- **What is needed**: Only the words of the entries are wanted, repeated exactly and without images.

-- Opening Marker --

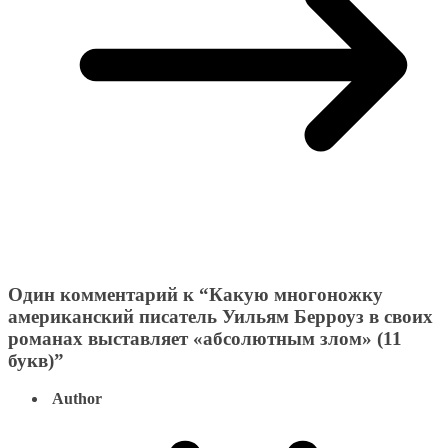
Один комментарий к “
Какую многоножку
американский писатель Уильям Берроуз в своих
романах выставляет «абсолютным злом» (11
букв)
”
Author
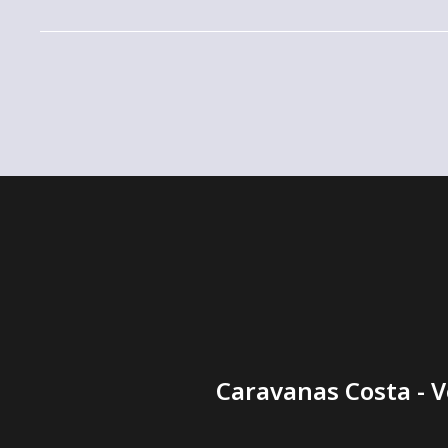
autocaravana
autocaravana
Caravanas Costa - V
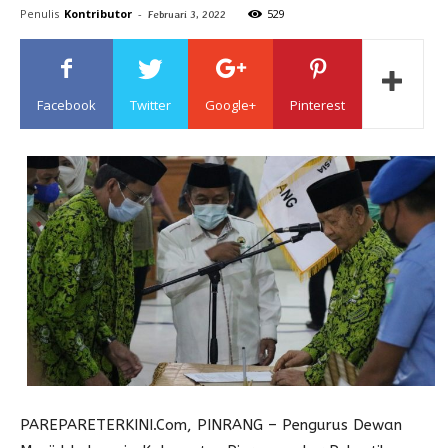
Penulis
Kontributor
-
529
Februari 3, 2022
Sulawesi
Facebook
Twitter
Google+
Pinterest
PAREPARETERKINI.Com, PINRANG – Pengurus Dewan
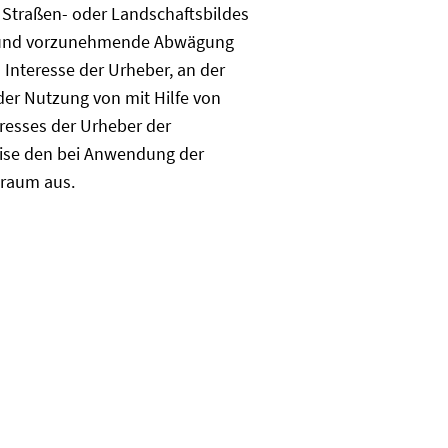
 Straßen- oder Landschaftsbildes
ergrund vorzunehmende Abwägung
Interesse der Urheber, an der
der Nutzung von mit Hilfe von
eresses der Urheber der
Weise den bei Anwendung der
lraum aus.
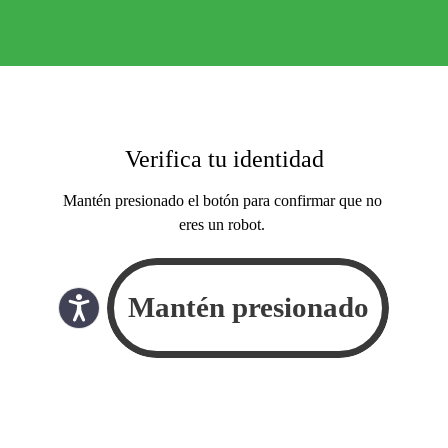
Verifica tu identidad
Mantén presionado el botón para confirmar que no
eres un robot.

-- Closing Marker --

- **Output**:
Один комментарий к “
Какую многоножку
американский писатель Уильям Берроуз в своих
романах выставляет «абсолютным злом» (11
букв)
”
Author
autocaravana
autocaravana
Caravanas Costa - V
Penulis
Kontributor
-
529
Februari 3, 2022
Sulawesi
Facebook
Twitter
Google+
Pinterest
PAREPARETERKINI.Com, PINRANG – Pengurus Dewan
 Straßen- oder Landschaftsbildes
ergrund vorzunehmende Abwägung
Interesse der Urheber, an der
der Nutzung von mit Hilfe von
eresses der Urheber der
Weise den bei Anwendung der
lraum aus.
Verifica tu identidad
Mantén presionado el botón para confirmar que no
eres un robot.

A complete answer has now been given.